Eh bien … OUI ! Mais combien ? On va le voir tout de suite ! On sait que la gravité accélère les objets à ~10 mètres par secondes^2 (toutes les secondes, l’objet va gagner une vitesse de 10m/s vers le bas). Hors, ici, on travaille en tick, et un tick c’est 0,05 secondes (1/20ème de seconde). On divise donc 10 par 20^2 (car nous avons des secondes^2) ce qui donne 0,025 m/tick et on sait que 1 bloc = 1 mètre. Du coup, il faut retirer à chaque tick 0,025 sur le vecteur Y de notre projectile. Sauf que, nous ne pouvons pas avoir de nombre à virgule dans notre score, ce pourquoi on a dit que 1000 = 1 bloc, il faut donc multiplier 0,025 par 1000 soit 25 ! Il faut donc, à chaque tick, retirer 25 au score VitesseY du projectile ! C’est tout !
Conclusion
Pour faire un projectile que vous pouvez ensuite manipuler comme bon vous semble, vous devrez:
- Récupérer l’orientation de Bob (l’entité qui tire)
- 1.9 -> 1.12: via la dichotomie et les arguments de sélection “ry,rym,rx et rxm”
- 1.13 et +: récupération via /execute store
- Créer un vecteur à partir de cette orientation
- 1.9 -> 1.12: calcul de trigonométrie (oups, le mot interdit !)
- 1.13 et +: création d’entité 1 bloc devant puis calcul de la différence de position
- Mettre le projectile en mouvement
- Via la dichotomie
Si vous ne comprenez pas, alors vous devriez relire plus doucement ;)

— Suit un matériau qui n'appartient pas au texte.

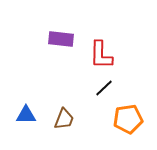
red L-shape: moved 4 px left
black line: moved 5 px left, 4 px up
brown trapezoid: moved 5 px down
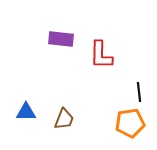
black line: moved 35 px right, 4 px down; rotated 54 degrees counterclockwise
blue triangle: moved 3 px up
orange pentagon: moved 2 px right, 4 px down
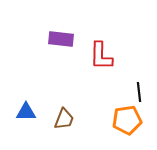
red L-shape: moved 1 px down
orange pentagon: moved 3 px left, 3 px up
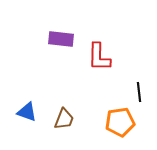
red L-shape: moved 2 px left, 1 px down
blue triangle: moved 1 px right; rotated 20 degrees clockwise
orange pentagon: moved 7 px left, 2 px down
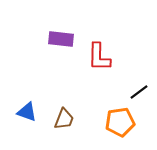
black line: rotated 60 degrees clockwise
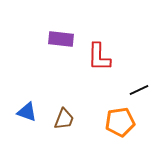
black line: moved 2 px up; rotated 12 degrees clockwise
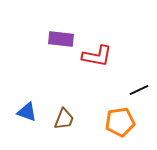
red L-shape: moved 2 px left, 1 px up; rotated 80 degrees counterclockwise
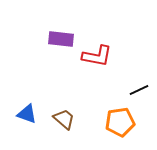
blue triangle: moved 2 px down
brown trapezoid: rotated 70 degrees counterclockwise
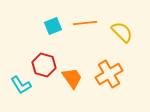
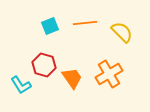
cyan square: moved 3 px left
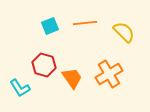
yellow semicircle: moved 2 px right
cyan L-shape: moved 1 px left, 3 px down
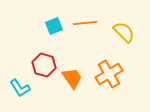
cyan square: moved 4 px right
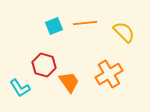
orange trapezoid: moved 3 px left, 4 px down
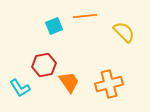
orange line: moved 7 px up
red hexagon: rotated 25 degrees counterclockwise
orange cross: moved 10 px down; rotated 16 degrees clockwise
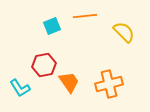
cyan square: moved 2 px left
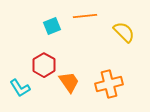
red hexagon: rotated 20 degrees counterclockwise
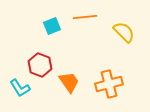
orange line: moved 1 px down
red hexagon: moved 4 px left; rotated 10 degrees counterclockwise
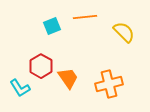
red hexagon: moved 1 px right, 1 px down; rotated 10 degrees clockwise
orange trapezoid: moved 1 px left, 4 px up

Cet exemple nous tenait à cœur car c’est l’exemple parfait pour montrer l’importance de décomposer son problème en tout petits problèmes. Cette simple pratique peut permettre de résoudre des problèmes qui semblent être impossible et permet ainsi d’ouvrir des portes sur des systèmes encore plus complexes !
Génial, même que c’est un peu complexe c’est très bien écrit.
Cet article s’est basé sur ce système: https://www.youtube.com/watch?v=SQOxXasdPJQ
Mais il est surtout là pour pouvoir faire comprendre qu’un système en apparence aussi complexe peut être décomposé en une multitudes de petits problèmes « faciles » à résoudre. L’article est donc plus générale que le système présent dans cette vidéo (qui est celui tiré de la Lib dont on a parlé)
Ce serais cool de montrer le résultat final de tout cet article :)
Je penses avoir compris, mais même pour ceux qui ne comprendrais pas, des exemples visuels dans le jeu aiderais grandement, à mon avis.